### Assignment
What you write must match the records exactly, except for the images, which are left out.

### Given records

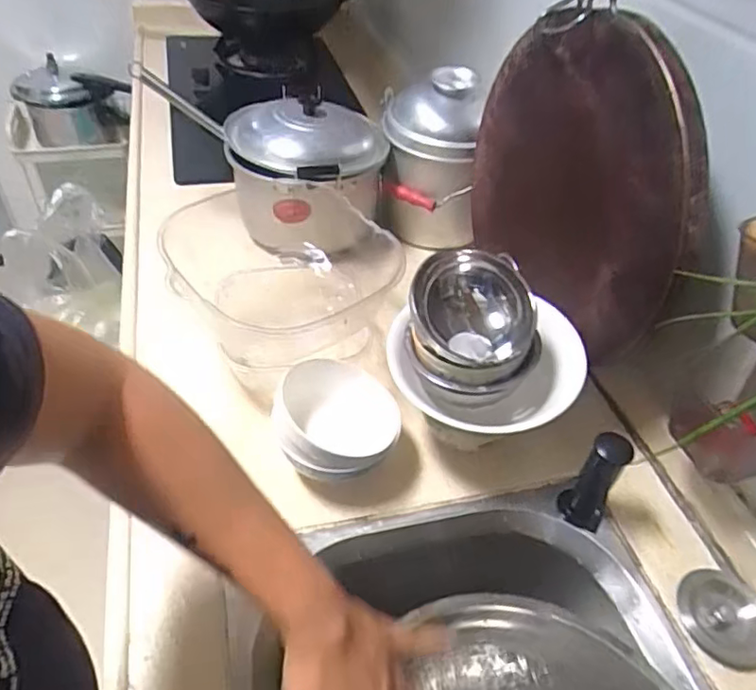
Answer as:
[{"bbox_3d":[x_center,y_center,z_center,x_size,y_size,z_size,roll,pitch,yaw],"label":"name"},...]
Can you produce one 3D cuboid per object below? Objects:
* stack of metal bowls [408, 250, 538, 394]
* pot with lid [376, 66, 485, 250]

### Task response
Answer as:
[{"bbox_3d":[x_center,y_center,z_center,x_size,y_size,z_size,roll,pitch,yaw],"label":"name"},...]
Can you produce one 3D cuboid per object below? Objects:
* stack of metal bowls [408, 250, 538, 394]
* pot with lid [376, 66, 485, 250]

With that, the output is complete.